_Task to complete:_
Would you go through the records below and copy each line with the string "intelligence"?

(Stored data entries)
BEGIN

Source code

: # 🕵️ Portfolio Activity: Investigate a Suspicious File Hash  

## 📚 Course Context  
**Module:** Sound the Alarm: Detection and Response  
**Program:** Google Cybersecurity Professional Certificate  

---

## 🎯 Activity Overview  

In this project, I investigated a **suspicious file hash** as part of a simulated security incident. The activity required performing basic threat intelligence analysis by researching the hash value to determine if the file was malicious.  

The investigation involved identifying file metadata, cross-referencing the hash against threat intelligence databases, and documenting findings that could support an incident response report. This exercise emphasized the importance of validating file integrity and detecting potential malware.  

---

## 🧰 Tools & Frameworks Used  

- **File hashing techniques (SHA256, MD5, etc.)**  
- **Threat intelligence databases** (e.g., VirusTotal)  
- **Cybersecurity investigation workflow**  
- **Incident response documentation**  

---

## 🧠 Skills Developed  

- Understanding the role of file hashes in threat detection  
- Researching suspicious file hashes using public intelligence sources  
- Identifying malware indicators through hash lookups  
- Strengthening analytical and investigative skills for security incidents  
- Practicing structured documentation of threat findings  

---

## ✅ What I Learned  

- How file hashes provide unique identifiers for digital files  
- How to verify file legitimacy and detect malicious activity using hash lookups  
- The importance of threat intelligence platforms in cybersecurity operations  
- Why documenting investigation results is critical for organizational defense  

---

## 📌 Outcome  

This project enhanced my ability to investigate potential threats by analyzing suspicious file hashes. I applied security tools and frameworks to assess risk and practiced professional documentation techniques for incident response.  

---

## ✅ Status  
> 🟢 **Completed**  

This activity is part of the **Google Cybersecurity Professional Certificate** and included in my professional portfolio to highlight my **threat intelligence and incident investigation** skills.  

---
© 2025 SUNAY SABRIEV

END
BEGIN

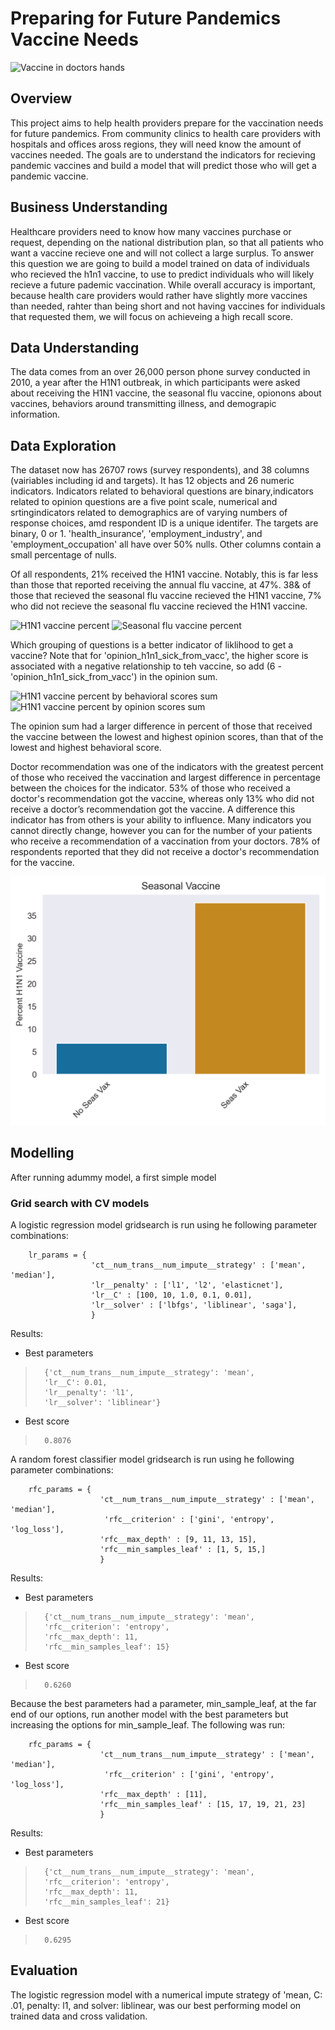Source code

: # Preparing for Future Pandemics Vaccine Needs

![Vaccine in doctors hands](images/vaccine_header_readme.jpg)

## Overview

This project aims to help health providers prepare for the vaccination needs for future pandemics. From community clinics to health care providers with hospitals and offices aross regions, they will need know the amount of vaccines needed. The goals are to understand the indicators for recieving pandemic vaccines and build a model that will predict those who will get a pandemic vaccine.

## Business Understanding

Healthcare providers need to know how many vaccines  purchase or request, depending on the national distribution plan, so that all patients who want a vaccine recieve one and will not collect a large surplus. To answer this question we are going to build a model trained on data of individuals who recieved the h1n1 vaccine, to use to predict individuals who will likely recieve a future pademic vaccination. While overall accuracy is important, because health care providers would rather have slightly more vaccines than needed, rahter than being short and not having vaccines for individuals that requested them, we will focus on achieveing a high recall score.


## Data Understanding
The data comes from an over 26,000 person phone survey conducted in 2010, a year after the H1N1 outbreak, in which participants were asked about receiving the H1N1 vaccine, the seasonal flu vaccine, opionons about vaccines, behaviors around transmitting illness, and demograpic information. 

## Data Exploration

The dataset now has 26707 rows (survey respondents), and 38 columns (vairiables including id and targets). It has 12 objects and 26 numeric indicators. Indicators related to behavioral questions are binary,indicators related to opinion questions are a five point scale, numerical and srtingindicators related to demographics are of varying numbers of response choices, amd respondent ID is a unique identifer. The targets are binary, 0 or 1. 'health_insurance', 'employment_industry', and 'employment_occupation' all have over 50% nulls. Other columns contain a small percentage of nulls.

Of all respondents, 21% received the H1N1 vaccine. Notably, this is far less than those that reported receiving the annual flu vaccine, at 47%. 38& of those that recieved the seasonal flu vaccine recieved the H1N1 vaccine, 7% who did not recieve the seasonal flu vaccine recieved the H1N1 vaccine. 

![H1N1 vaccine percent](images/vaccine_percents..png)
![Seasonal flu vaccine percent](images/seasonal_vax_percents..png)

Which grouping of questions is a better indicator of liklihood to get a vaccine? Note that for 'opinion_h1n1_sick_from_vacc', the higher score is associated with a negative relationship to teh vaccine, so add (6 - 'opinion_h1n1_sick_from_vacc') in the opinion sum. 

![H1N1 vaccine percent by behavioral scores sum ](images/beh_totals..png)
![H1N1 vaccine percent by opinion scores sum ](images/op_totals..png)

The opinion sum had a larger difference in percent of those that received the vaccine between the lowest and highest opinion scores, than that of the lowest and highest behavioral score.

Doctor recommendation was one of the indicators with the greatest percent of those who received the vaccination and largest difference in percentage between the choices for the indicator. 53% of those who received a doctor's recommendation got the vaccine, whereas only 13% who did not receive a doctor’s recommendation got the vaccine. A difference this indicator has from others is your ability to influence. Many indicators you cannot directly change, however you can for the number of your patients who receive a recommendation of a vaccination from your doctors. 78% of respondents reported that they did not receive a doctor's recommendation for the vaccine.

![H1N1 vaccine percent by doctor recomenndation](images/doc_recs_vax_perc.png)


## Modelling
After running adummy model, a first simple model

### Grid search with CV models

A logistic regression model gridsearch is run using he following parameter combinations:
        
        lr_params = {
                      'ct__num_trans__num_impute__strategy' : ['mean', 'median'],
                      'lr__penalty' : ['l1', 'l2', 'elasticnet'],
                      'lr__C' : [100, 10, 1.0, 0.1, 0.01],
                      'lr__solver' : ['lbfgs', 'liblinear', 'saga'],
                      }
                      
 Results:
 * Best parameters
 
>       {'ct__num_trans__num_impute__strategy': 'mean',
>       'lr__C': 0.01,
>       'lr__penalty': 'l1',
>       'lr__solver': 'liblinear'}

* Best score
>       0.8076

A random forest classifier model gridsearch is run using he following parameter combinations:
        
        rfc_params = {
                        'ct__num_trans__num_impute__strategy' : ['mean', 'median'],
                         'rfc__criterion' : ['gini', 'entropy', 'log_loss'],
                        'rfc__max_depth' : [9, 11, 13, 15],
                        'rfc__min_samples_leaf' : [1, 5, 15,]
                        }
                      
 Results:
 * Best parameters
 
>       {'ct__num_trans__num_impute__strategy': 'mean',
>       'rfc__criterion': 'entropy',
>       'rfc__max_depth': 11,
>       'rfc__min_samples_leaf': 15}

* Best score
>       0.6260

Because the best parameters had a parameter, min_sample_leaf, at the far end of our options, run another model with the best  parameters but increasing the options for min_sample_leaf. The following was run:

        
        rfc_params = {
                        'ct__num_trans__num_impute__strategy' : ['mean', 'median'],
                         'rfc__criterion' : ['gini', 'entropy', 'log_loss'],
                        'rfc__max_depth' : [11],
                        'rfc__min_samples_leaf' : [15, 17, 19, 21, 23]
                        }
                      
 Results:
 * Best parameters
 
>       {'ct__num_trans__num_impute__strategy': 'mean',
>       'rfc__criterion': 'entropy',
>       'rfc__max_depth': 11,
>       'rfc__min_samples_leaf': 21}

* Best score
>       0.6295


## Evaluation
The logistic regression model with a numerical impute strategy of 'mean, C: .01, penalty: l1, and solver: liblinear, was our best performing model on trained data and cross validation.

END
BEGIN

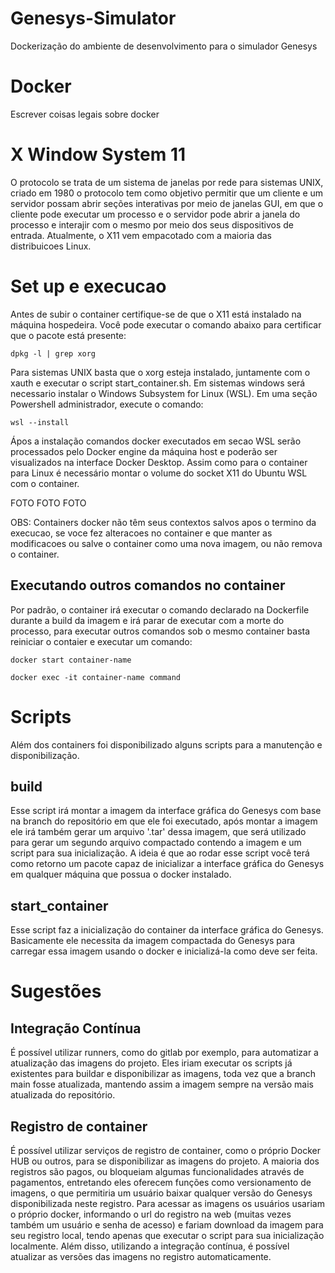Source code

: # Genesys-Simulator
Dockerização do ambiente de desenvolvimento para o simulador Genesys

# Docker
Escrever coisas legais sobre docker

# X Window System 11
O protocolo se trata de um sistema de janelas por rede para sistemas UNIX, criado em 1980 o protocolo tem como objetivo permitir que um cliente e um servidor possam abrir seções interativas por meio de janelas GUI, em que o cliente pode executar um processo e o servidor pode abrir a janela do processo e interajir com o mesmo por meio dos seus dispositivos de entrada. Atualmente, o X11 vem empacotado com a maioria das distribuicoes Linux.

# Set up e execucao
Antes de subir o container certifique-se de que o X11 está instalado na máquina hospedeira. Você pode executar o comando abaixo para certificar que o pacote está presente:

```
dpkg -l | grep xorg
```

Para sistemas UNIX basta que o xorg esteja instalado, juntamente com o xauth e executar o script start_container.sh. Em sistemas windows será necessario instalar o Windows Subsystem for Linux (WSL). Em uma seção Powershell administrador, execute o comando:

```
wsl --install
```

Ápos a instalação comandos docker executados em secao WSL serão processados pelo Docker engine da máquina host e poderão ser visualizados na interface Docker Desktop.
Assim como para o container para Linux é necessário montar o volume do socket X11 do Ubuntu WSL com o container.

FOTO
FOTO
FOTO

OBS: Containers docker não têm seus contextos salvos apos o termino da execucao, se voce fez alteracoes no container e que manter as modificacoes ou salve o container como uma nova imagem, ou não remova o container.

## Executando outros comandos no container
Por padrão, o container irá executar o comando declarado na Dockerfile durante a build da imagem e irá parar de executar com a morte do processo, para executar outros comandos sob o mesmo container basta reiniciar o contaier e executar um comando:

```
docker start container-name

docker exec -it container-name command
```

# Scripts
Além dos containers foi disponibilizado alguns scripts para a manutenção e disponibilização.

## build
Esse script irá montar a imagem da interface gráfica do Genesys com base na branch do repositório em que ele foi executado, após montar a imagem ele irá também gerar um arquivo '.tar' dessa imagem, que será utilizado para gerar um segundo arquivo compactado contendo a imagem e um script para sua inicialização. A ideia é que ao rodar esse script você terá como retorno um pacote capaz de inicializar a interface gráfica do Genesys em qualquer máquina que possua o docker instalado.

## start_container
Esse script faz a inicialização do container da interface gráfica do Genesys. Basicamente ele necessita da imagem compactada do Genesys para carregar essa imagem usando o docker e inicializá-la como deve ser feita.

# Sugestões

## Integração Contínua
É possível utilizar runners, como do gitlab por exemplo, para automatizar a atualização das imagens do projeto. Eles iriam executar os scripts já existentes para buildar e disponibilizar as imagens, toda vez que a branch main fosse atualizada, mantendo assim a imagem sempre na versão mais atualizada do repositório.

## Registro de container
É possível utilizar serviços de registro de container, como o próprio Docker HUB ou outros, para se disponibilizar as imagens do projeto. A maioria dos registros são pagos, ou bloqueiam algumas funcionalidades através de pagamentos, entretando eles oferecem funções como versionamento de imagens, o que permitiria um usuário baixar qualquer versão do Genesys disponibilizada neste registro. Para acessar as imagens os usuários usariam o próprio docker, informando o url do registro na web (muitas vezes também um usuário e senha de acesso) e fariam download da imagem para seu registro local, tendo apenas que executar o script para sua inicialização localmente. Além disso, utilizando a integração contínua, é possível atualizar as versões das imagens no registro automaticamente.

END

_Exercise solution:_
In this project, I investigated a **suspicious file hash** as part of a simulated security incident. The activity required performing basic threat intelligence analysis by researching the hash value to determine if the file was malicious.  
The investigation involved identifying file metadata, cross-referencing the hash against threat intelligence databases, and documenting findings that could support an incident response report. This exercise emphasized the importance of validating file integrity and detecting potential malware.  
- **Threat intelligence databases** (e.g., VirusTotal)  
- Researching suspicious file hashes using public intelligence sources  
- The importance of threat intelligence platforms in cybersecurity operations  
This activity is part of the **Google Cybersecurity Professional Certificate** and included in my professional portfolio to highlight my **threat intelligence and incident investigation** skills.  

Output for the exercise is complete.